**Work instructions**
From the passage on overdiagnosis, return the portion from "This pattern was" to "and environmental solutions?" word for word.

**Excerpt provided**
--

Overdiagnosis and a lack of an affordable healthcare system is due to an over emphasis on drug and technological solutions, which contributes approximately 15%–18% to the health of people; ’Social’ (diet, education, exercise) and environmental (polluted air, food and water) issues having the biggest impact on health and quality of life as defined by WHO.

This pattern was echoed in a report by National Academy of Sciences 2016:

‘why despite a higher expenditure than any other country have we achieved less health?’

‘a major reason lies in the fact that the foci of our attention, our resources and incentives are too narrow our investments… are directed to narrow biomedical (focus).’

This Project carried out by me with Latino community in a social and economically deprived part of London, using indigenous food and values of community to improve health as well as reduce obesity. This has the potential to be a sustainable community led initiative that recognises the heritage and expertise that exists within these communities. This runs counter to the top down approach that leads to low value care

Why have drug and technological interventions been privileged over social and environmental solutions?

--

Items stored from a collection
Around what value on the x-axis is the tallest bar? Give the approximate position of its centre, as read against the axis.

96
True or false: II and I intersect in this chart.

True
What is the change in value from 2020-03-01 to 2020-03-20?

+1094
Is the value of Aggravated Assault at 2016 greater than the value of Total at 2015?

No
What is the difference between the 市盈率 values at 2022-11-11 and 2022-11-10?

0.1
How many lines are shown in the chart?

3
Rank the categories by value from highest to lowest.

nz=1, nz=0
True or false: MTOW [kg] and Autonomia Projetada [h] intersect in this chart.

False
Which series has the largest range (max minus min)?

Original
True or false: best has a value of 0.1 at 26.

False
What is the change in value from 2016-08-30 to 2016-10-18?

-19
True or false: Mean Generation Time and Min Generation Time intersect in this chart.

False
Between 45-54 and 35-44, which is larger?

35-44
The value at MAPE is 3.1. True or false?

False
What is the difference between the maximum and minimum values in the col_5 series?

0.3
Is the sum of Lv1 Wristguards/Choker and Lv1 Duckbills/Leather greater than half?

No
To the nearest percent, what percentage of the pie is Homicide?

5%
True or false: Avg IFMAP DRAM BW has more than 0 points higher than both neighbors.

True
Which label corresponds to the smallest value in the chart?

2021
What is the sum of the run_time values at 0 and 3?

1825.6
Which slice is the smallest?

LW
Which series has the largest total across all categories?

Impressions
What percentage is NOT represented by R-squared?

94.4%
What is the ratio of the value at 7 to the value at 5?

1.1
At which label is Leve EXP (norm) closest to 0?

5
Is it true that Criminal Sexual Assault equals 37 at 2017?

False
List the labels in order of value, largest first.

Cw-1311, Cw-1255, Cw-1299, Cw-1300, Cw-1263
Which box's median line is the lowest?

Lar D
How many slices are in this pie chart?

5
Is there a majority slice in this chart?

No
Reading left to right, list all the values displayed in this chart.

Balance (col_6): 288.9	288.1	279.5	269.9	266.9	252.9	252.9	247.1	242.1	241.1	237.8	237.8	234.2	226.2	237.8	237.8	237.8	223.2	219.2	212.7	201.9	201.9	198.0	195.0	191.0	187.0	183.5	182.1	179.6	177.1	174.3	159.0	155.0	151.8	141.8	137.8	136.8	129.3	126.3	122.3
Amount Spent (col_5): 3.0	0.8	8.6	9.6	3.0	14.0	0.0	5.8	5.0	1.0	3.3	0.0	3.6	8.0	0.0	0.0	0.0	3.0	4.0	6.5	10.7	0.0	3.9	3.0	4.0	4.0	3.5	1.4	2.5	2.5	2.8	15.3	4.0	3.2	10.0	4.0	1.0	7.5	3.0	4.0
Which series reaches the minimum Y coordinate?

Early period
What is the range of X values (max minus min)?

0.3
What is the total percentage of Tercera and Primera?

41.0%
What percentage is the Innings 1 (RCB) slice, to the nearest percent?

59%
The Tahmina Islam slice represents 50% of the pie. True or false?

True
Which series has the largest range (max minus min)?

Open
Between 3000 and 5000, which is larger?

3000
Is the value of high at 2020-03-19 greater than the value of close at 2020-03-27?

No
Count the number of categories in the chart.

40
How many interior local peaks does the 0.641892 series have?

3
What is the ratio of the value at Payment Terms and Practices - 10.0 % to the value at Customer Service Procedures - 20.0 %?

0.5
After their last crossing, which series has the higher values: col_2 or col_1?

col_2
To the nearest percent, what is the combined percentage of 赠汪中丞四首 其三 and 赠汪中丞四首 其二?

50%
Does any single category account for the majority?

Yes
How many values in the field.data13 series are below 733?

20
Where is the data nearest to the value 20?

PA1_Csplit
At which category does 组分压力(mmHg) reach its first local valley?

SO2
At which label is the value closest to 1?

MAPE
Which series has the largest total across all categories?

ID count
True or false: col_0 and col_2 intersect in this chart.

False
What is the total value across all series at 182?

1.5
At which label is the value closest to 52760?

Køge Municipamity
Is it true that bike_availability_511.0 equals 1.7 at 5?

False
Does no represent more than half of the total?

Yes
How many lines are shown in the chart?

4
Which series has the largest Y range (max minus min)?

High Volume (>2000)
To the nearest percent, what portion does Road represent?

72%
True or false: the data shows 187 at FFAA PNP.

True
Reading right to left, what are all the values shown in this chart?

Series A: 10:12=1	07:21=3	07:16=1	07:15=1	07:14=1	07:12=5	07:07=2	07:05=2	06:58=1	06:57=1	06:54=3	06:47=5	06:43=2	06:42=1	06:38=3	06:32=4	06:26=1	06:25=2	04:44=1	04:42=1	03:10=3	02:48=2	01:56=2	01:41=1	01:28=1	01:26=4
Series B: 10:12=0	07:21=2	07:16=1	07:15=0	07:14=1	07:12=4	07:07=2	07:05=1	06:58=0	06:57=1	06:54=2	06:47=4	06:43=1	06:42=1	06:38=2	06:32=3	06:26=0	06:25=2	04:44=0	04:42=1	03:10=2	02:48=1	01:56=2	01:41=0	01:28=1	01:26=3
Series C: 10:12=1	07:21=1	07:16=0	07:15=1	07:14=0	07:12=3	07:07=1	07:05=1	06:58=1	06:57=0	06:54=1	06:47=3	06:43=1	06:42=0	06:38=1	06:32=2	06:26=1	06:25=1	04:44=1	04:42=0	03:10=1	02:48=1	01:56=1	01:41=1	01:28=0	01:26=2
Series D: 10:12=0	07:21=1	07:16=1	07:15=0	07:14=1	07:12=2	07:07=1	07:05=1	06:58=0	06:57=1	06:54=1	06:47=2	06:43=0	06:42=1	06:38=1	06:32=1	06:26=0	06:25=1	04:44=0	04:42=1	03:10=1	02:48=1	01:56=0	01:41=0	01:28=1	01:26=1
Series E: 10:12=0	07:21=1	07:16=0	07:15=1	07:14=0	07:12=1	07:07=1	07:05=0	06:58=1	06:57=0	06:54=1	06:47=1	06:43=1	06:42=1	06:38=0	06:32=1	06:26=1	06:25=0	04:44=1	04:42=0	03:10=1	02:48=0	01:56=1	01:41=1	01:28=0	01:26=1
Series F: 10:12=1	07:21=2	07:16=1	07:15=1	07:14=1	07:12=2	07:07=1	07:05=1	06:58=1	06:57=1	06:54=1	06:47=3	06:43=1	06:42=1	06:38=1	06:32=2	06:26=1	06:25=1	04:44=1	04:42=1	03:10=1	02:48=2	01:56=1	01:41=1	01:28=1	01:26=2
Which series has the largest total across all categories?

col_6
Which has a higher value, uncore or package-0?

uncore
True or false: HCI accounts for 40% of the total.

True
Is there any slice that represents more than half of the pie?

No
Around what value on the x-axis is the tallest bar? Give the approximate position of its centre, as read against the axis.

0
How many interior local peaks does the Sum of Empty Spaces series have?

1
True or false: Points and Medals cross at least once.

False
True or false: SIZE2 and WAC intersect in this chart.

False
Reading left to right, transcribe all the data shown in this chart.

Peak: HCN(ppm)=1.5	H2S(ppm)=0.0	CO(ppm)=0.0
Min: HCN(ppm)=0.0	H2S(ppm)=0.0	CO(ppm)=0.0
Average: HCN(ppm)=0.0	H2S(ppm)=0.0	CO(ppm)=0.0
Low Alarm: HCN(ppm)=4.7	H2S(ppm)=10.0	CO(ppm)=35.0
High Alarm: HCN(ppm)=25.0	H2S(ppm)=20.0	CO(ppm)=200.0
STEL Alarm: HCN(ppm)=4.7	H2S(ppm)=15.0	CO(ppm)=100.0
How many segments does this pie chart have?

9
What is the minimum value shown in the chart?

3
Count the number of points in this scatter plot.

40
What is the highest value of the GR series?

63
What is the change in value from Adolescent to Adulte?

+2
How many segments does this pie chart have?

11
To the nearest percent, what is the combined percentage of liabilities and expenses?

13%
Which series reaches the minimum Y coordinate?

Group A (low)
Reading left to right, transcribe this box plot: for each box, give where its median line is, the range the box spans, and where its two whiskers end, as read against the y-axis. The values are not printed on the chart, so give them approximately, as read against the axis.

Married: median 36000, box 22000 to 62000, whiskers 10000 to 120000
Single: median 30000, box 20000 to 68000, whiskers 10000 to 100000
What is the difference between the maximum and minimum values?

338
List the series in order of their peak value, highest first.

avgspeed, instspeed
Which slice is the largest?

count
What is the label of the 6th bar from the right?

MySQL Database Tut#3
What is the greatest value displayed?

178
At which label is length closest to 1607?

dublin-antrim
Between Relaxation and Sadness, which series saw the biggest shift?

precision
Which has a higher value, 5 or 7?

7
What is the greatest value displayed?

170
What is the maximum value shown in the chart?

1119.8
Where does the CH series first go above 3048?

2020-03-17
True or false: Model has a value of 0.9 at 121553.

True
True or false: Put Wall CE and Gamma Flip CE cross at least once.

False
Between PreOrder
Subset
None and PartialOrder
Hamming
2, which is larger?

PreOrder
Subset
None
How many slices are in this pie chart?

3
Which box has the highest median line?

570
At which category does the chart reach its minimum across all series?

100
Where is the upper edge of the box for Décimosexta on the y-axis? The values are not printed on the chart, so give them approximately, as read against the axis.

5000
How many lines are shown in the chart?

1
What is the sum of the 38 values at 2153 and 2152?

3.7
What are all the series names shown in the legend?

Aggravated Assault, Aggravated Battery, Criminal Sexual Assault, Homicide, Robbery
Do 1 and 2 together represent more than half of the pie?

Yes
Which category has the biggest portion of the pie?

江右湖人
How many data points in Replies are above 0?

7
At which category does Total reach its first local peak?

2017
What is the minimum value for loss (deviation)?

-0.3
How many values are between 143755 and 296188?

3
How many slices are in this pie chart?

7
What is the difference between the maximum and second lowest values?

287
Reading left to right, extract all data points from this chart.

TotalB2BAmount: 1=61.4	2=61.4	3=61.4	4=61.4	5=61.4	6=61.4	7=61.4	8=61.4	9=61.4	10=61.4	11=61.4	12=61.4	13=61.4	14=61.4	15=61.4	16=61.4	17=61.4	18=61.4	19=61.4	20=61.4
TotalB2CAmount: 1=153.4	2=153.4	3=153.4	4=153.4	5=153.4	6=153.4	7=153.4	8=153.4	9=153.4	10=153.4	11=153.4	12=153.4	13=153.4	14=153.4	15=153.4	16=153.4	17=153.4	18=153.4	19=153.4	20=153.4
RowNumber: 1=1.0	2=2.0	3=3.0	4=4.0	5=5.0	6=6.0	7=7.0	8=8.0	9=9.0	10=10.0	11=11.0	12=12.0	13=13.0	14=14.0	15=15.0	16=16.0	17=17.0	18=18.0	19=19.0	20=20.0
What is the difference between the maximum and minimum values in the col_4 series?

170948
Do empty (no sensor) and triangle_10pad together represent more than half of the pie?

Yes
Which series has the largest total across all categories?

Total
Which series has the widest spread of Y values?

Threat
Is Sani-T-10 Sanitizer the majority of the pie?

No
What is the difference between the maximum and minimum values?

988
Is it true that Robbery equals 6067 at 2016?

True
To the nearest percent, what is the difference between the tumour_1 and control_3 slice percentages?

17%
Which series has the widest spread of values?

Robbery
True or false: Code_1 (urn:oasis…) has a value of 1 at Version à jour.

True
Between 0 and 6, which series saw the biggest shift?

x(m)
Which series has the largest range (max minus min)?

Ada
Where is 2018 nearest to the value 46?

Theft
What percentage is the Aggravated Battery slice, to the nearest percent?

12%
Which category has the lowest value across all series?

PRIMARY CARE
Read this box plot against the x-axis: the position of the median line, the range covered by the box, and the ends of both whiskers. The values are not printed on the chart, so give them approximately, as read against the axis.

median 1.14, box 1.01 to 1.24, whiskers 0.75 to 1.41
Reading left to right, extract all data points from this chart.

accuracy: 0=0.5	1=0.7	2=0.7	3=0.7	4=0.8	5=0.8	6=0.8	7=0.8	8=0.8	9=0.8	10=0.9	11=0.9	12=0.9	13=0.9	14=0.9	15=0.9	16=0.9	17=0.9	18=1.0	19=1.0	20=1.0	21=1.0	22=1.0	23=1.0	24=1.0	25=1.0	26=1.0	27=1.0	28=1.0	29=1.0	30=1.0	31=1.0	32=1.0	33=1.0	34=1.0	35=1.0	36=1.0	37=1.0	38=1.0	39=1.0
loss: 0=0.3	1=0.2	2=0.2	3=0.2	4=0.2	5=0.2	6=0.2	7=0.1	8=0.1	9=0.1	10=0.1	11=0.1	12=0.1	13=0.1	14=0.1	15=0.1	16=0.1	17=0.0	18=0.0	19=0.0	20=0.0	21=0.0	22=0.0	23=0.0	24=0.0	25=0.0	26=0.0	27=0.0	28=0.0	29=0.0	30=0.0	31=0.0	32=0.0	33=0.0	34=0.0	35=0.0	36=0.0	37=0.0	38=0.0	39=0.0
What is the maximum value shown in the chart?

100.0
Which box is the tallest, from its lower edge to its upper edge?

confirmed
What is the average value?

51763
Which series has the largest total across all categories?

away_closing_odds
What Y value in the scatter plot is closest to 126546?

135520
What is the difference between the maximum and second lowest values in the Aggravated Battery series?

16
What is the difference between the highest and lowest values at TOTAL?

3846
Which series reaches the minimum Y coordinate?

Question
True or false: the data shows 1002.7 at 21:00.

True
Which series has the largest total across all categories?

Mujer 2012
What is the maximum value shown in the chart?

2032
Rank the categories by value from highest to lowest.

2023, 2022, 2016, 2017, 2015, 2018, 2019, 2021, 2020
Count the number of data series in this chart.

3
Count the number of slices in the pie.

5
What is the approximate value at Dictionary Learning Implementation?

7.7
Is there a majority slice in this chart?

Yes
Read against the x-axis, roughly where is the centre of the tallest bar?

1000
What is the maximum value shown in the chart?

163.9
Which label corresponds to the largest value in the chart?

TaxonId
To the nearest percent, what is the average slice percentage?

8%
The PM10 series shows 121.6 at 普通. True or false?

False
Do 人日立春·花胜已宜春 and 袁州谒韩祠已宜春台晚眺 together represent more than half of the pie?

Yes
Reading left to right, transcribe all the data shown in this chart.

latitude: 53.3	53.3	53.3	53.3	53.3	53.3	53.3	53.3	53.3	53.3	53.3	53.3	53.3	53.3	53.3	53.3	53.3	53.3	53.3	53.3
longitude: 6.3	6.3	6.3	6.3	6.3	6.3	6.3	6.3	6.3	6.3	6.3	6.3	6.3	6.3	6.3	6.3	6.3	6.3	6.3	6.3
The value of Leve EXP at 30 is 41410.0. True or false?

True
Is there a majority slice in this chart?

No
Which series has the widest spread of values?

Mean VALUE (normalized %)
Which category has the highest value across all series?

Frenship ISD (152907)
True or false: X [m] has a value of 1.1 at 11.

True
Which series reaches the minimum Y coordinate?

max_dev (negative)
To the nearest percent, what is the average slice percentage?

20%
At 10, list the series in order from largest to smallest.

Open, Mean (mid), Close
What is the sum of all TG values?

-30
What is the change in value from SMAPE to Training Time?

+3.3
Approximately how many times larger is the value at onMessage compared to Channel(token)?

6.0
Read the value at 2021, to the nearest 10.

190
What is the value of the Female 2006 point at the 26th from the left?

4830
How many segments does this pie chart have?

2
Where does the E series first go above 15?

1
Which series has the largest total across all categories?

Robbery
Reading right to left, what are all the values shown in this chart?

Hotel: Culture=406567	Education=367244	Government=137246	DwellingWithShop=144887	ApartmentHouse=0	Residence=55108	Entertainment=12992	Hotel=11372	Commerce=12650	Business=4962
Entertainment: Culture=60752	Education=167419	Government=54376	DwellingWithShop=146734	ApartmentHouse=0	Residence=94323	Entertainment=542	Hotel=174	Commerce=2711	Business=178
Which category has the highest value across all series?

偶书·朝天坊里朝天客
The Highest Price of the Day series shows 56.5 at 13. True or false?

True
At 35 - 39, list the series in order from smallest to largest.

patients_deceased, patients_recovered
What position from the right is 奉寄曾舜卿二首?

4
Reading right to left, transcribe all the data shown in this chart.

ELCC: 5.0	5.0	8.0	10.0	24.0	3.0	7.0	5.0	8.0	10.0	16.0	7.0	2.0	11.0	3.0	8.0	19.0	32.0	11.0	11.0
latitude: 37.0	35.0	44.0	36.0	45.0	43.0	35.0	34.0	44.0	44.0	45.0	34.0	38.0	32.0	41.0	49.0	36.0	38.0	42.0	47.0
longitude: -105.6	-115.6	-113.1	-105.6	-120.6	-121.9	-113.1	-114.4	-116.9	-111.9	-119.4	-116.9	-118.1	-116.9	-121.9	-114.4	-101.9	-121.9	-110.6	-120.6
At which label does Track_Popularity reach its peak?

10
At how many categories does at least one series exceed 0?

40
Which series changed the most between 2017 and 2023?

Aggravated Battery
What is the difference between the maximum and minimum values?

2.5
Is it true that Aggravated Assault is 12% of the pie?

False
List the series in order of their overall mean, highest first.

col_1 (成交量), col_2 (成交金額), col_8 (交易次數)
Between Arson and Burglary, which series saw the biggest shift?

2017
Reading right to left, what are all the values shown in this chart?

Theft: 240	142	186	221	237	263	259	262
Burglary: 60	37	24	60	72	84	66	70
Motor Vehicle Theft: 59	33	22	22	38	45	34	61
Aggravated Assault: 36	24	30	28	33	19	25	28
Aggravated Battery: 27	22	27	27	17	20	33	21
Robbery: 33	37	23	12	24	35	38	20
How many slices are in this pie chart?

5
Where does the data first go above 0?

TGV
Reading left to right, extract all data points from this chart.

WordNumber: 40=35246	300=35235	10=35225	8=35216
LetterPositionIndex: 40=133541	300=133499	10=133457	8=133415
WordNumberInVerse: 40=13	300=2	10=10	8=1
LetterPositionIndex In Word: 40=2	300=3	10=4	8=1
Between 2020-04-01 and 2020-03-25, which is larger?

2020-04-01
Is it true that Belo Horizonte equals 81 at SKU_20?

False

--

**Output**
This pattern was echoed in a report by National Academy of Sciences 2016:

‘why despite a higher expenditure than any other country have we achieved less health?’

‘a major reason lies in the fact that the foci of our attention, our resources and incentives are too narrow our investments… are directed to narrow biomedical (focus).’

This Project carried out by me with Latino community in a social and economically deprived part of London, using indigenous food and values of community to improve health as well as reduce obesity. This has the potential to be a sustainable community led initiative that recognises the heritage and expertise that exists within these communities. This runs counter to the top down approach that leads to low value care

Why have drug and technological interventions been privileged over social and environmental solutions?